= Personal Data Protection Bill 2018 =

The Personal Data Protection Bill is a Pakistani law that attempts to protect personal data from misuse by corporations and governments. The implementation of GDPR by the European Union impacted the Cyber Law policymakers of Pakistan, the Ministry of Information Technology and Telecommunication.

They proposed a bill to protect the personal data of Pakistani citizens. According to this bill, "A Bill to protect people against the violation of their privacy by processing of personal data.
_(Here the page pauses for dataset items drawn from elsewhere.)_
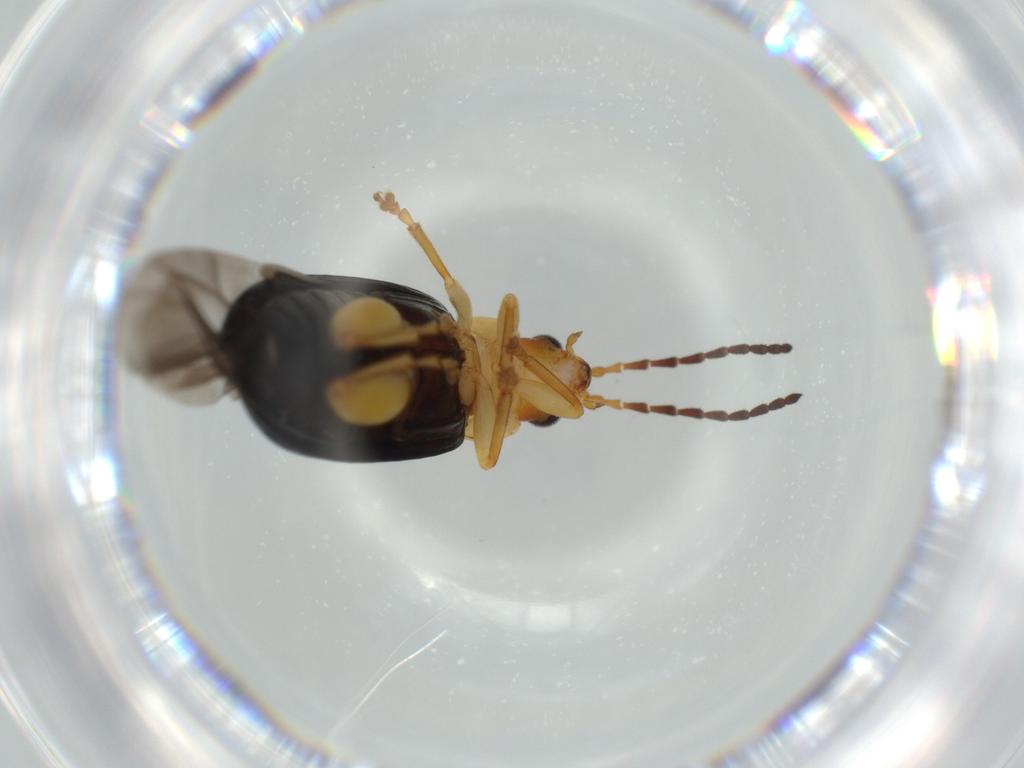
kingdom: Animalia
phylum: Arthropoda
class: Insecta
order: Coleoptera
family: Chrysomelidae
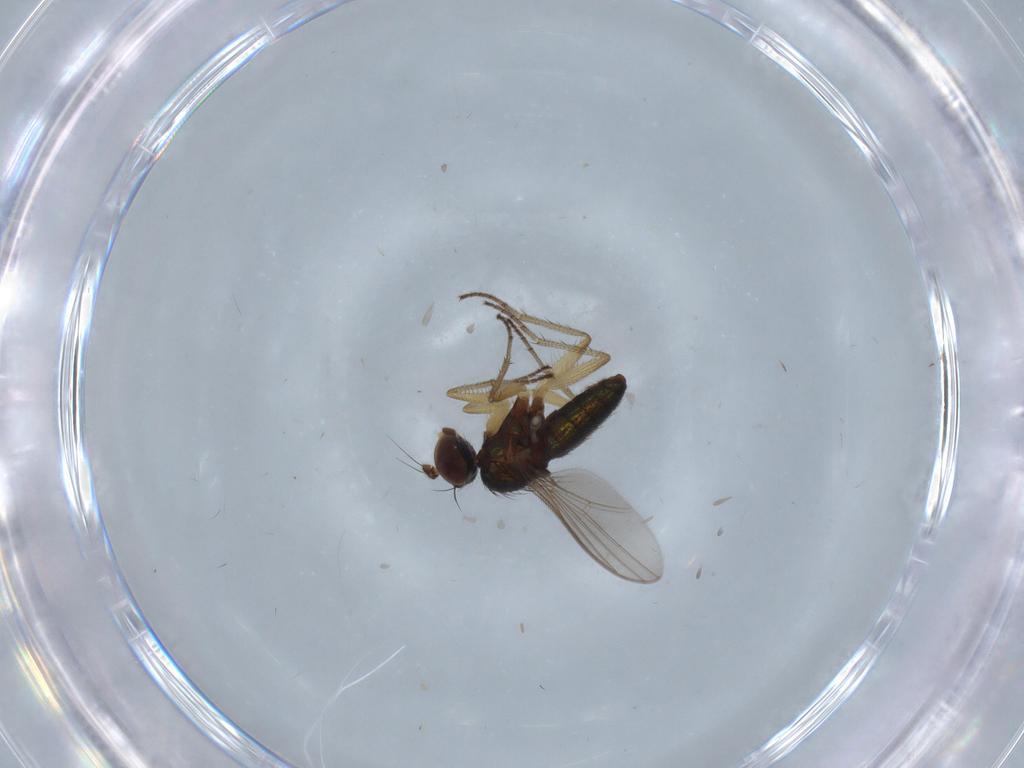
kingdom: Animalia
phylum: Arthropoda
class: Insecta
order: Diptera
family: Dolichopodidae
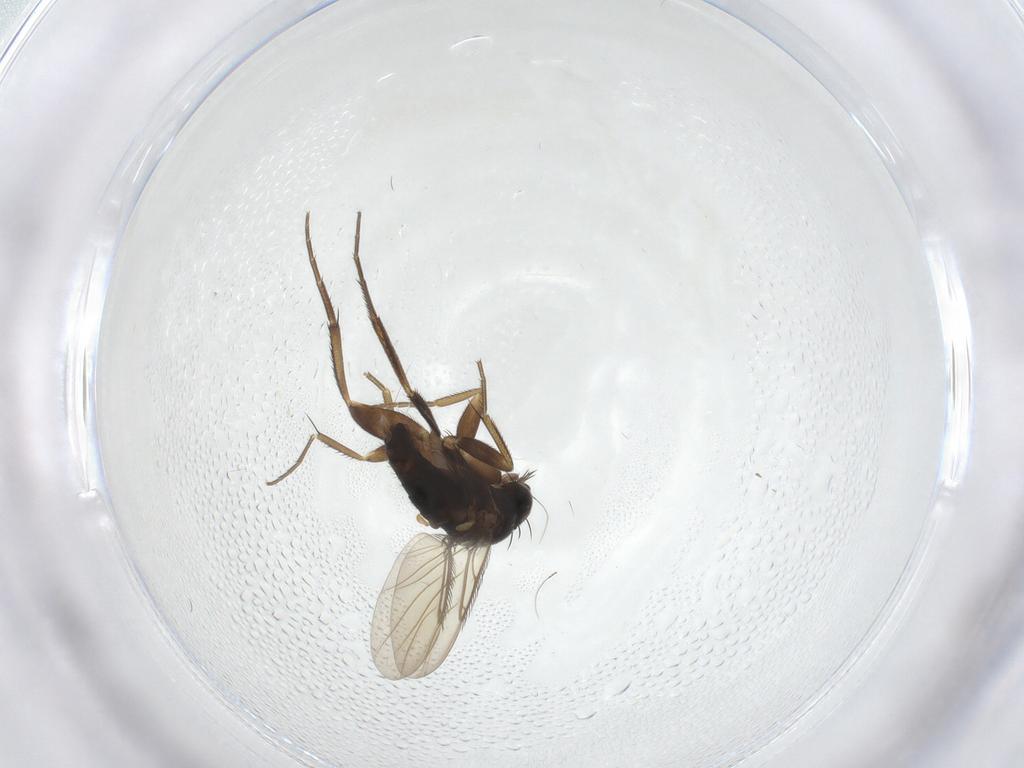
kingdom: Animalia
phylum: Arthropoda
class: Insecta
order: Diptera
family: Phoridae
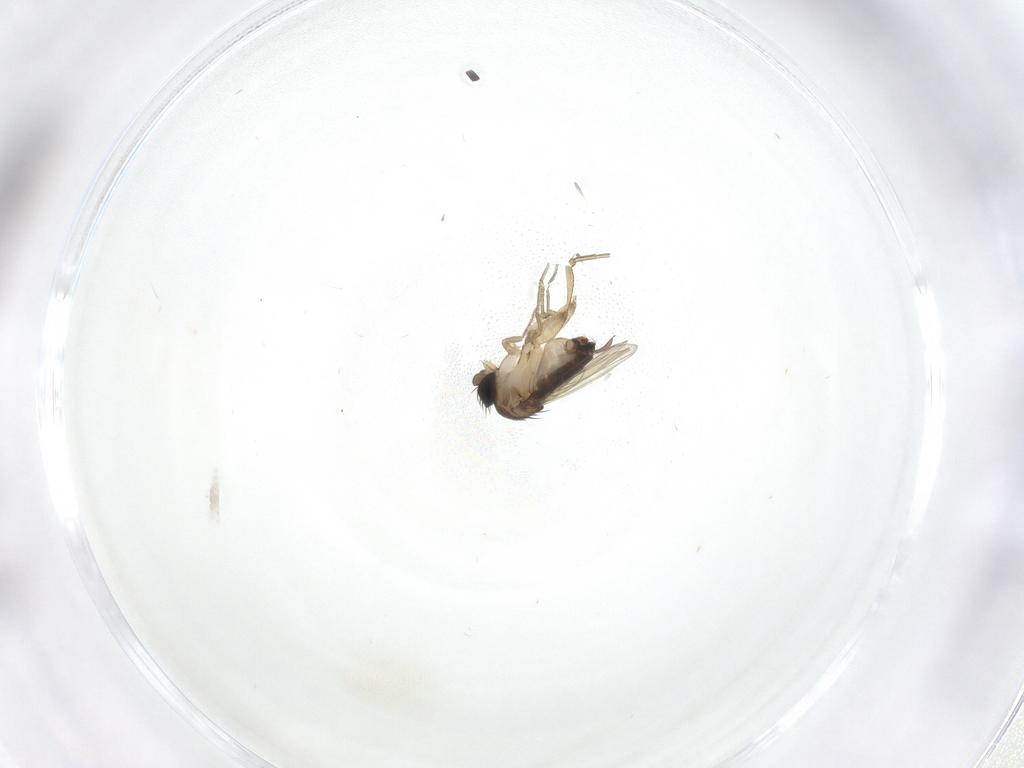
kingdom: Animalia
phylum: Arthropoda
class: Insecta
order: Diptera
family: Phoridae
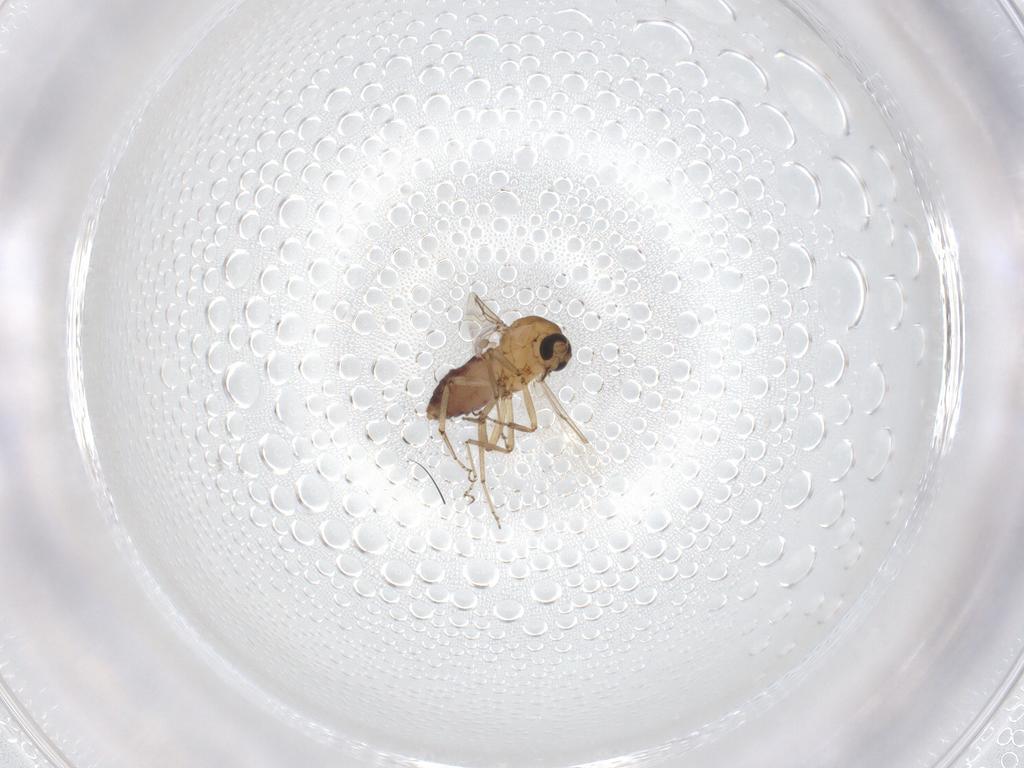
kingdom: Animalia
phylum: Arthropoda
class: Insecta
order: Diptera
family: Ceratopogonidae
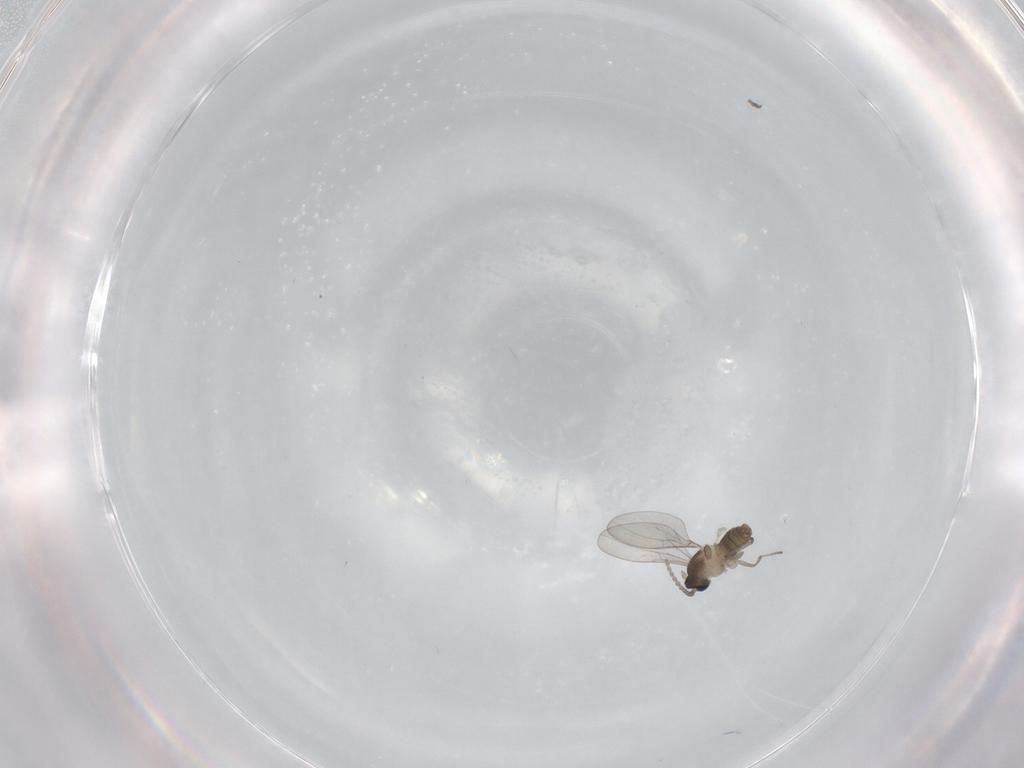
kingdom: Animalia
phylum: Arthropoda
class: Insecta
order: Diptera
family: Cecidomyiidae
Whereas it is expedient to provide for the processing, obtaining, holding, usage and disclosure of data relating to individuals while respecting the rights, freedoms and dignity of natural persons with special regard to their right to privacy, secrecy and personal identity and for matters connected therewith and ancillary thereto." With regards into processing, obtaining, holding, usage and disclosure of data, rights should be involved with matters by freedom and dignity and happiness.

== Scope ==
This Act applies to:

- any person who processes; and
- any person who has control over or authorizes the processing of, any personal data in respect of commercial transactions.

The Act is limited to persons established in Pakistan (resident for greater than 180 days) whose personal data is processed by an establishment or others who use equipment in Pakistan for processing personal data for purposes other than transit through Pakistan.

== Punishment ==
The penalty for violations is up to 2 years imprisonment and up to a PKR 2 Million fine.

== Execution ==
A commission is to be formed within six months of enactment.